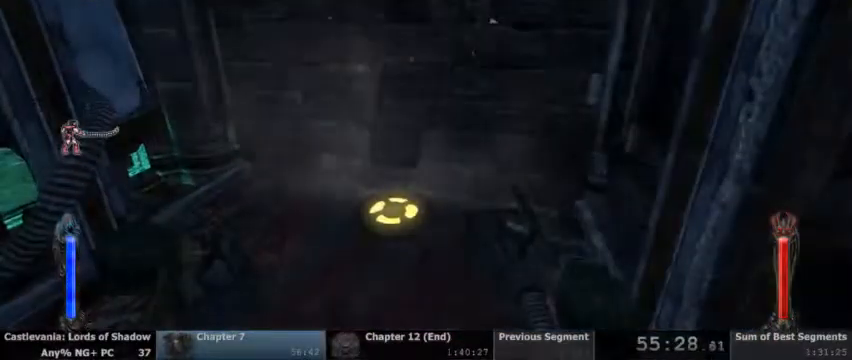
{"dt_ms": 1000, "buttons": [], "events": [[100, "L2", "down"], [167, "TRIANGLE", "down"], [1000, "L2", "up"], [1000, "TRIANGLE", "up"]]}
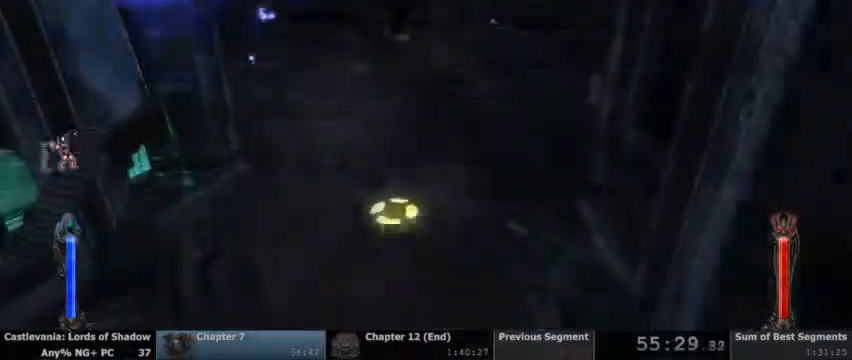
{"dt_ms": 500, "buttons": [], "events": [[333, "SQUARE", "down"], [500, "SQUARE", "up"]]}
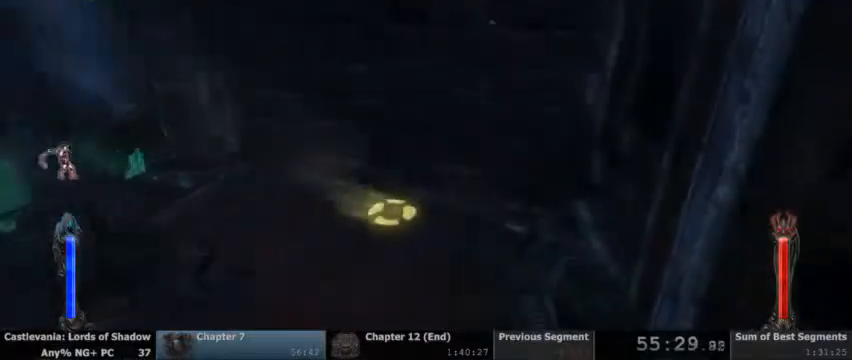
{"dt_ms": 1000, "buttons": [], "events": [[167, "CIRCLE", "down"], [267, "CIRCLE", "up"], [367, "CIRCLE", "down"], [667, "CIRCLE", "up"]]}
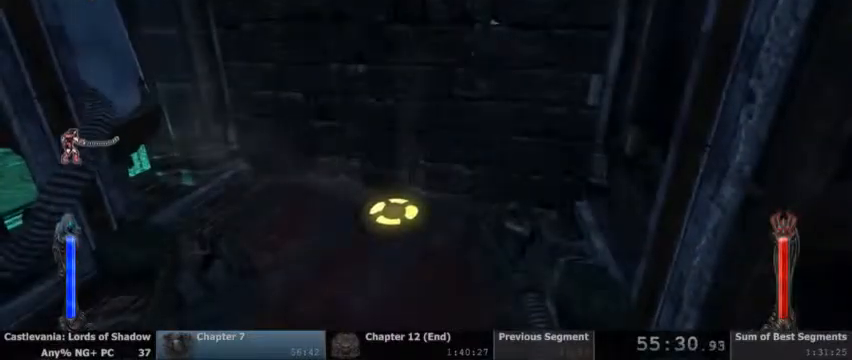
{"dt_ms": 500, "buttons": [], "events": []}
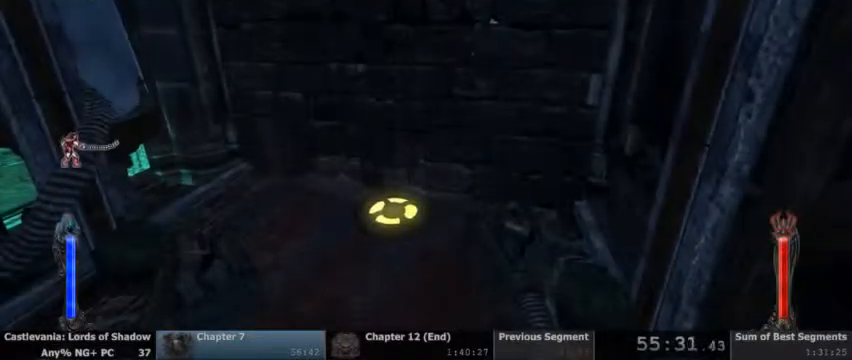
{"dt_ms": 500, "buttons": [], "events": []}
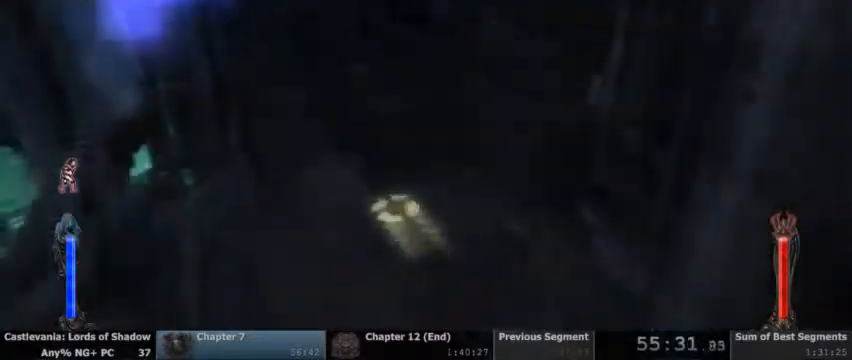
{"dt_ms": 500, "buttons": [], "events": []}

**Activity**
Only lines holding the word "down" are wanted, so copy each of them from the records above.

**Answer to this task**
{"dt_ms": 1000, "buttons": [], "events": [[100, "L2", "down"], [167, "TRIANGLE", "down"], [1000, "L2", "up"], [1000, "TRIANGLE", "up"]]}
{"dt_ms": 500, "buttons": [], "events": [[333, "SQUARE", "down"], [500, "SQUARE", "up"]]}
{"dt_ms": 1000, "buttons": [], "events": [[167, "CIRCLE", "down"], [267, "CIRCLE", "up"], [367, "CIRCLE", "down"], [667, "CIRCLE", "up"]]}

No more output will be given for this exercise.